Eventually, these studies depicted that a decreased M1 mAChR signal transduction will reduce levels of sAPPα, thereby increasing Aβ, thus triggering the onset of pathological features of AD. Though the mechanism of Aβ disrupting mAChR-G-protein coupling is unclear and is palliated, implicating antioxidants and reducing the involvement of free radicals [91]. Ultimately, we found that inhibition of M1 mAChR results in dementia and AD, and since PPI has a wide range of interactions with various proteins, we selected to analyze the interaction between PPI and M1 mAChR. Benztropine is a well-known inhibitor of ACh muscarinic M1 and M3 receptors (mAChR). The implication of benztropine promotes differentiation of oligodendrocyte precursor cells and allows greater axonal remyelination in comparison to other drugs or molecules employed for treating multiple sclerosis [93]. More hydrophobic interactions were noticed in the case of PPI in comparison to benztropine, which suggests better chances of binding. PPI showed lower binding energy and higher chances of binding; lansoprazole and tenatoprazole also showed a hydrogen bond, which requires less binding energy. Whereas benztropine showed no hydrogen bonding, and thus PPIs have higher chances of binding, or a similar fashion of binding as benztropine.
PPI may also similarly inhibit M1 mAChR or potentially as benztropine (Table 3 and Figure 6).

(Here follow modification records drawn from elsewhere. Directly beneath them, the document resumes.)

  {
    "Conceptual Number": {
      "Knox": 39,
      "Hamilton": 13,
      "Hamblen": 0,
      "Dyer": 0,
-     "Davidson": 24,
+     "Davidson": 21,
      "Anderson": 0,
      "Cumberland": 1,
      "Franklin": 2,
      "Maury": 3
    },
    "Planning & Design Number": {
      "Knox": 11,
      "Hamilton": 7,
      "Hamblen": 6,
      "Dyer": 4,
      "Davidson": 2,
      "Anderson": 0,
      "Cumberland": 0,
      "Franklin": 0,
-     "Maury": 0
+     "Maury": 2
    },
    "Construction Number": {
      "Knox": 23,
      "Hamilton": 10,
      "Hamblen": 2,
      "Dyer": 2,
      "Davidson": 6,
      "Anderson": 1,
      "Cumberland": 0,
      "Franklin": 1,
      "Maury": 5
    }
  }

4.14 PPIs and vitamin B12 deficiency
Gastric acidity is necessary for the absorption of vitamin B12, which is an essential water-soluble vitamin, obtained from different dietary sources such as fish, meat, dairy products, and fortified cereal [94]. The risk of B12 deficiency increases with age [95]. B12 is firmly bound to salivary R proteins and consequently requires acid-activated proteolytic digestion. PPI causes hypochlorhydria, resulting in vitamin B12 malabsorption [96]. PPI treatment for 2 years or longer showed a statistically significant association with an increased risk of B12 deficiency [97]. Whereas another study, in contrast, reported that a 3-year or longer PPI use had no change in B12 levels [98].

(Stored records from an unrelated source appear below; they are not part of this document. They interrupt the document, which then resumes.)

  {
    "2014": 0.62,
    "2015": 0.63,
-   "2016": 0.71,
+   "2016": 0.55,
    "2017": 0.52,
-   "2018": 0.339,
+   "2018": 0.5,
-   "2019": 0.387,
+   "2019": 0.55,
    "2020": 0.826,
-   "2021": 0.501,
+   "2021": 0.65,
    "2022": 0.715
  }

In recent studies, dementia and cognitive impairment have been associated with vitamin B12 deficiency due to chronic use of PPI [99]. Vitamin B12 is required for the production of nucleotides, phospholipids, and certain monoamine neurotransmitters [100]. Usually, vitamin B12 is responsible for converting tetrahydrofolate into methylcobalamin, which presents its methyl group to homocysteine, which is acted upon by methionine synthase and finally turns into methionine [99]. Vitamin B12 deficiency results in hyperhomocysteinemia and is considered a risk factor for cognitive impairment, dementia, and brain atrophy [101]. PP2A plays a crucial role in brain-associated disorders as it is the key serine/threonine phosphatase and prevents tau hyperphosphorylation in the brain [102]. Reduced methylation reduces PP2A function and leads to hyperphosphorylation and tau aggregation [99]. Hyperhomocysteinemia also increases Aβ production, while folate/vitamin B12 supplementation may attenuate these effects in animal models [103, 104].

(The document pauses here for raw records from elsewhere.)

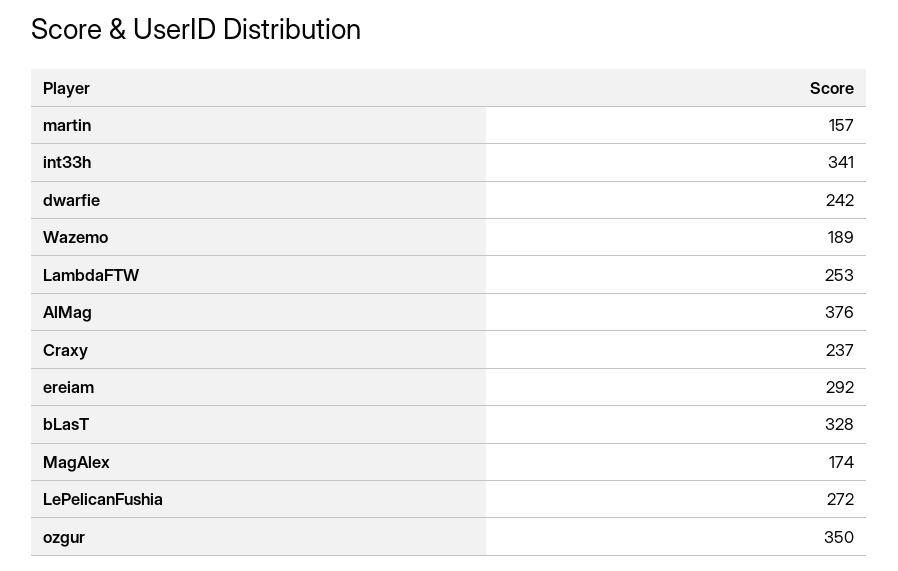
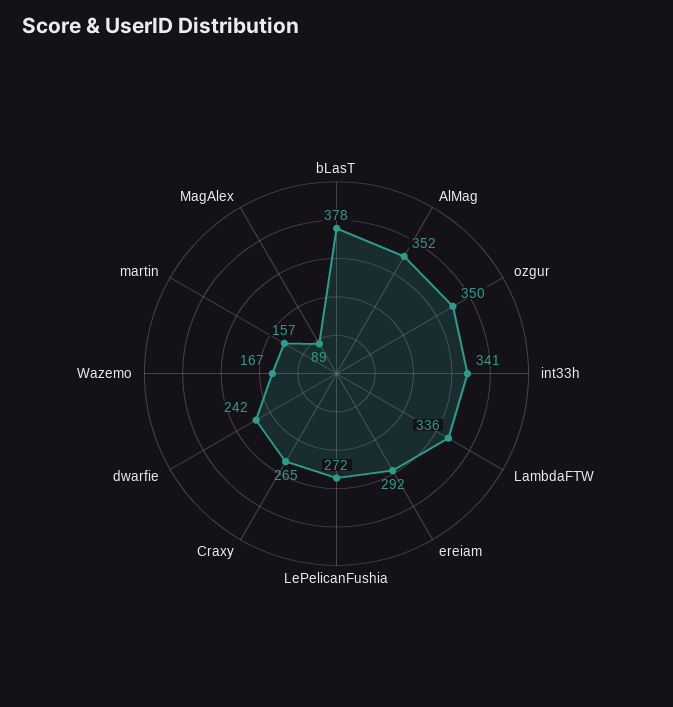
  {
    "martin": 157,
    "int33h": 341,
    "dwarfie": 242,
-   "Wazemo": 189,
+   "Wazemo": 167,
-   "LambdaFTW": 253,
+   "LambdaFTW": 336,
-   "AlMag": 376,
+   "AlMag": 352,
-   "Craxy": 237,
+   "Craxy": 265,
    "ereiam": 292,
-   "bLasT": 328,
+   "bLasT": 378,
-   "MagAlex": 174,
+   "MagAlex": 89,
    "LePelicanFushia": 272,
    "ozgur": 350
  }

According to these studies, elevated homocysteine levels are a strong risk factor for developing AD [105]. Alternatively, B12 can interact with thiol groups, i.e., cobalamin can directly bind to tau protein via cysteine, forming a B12/tau protein complex that prevents fibrillation of tau protein [99]. Vitamin B12 capping on cysteine also prevents tau aggregation. In summary, PPI causes vitamin B12 deficiency and hyperhomocysteinemia, leading to PP2A inactivation and tau hyperphosphorylation, which may result in cognitive impairment. The direct binding of vitamin B12 to tau protein, resulting in inhibited fibrillation and aggregation, is also one of the major causes [99].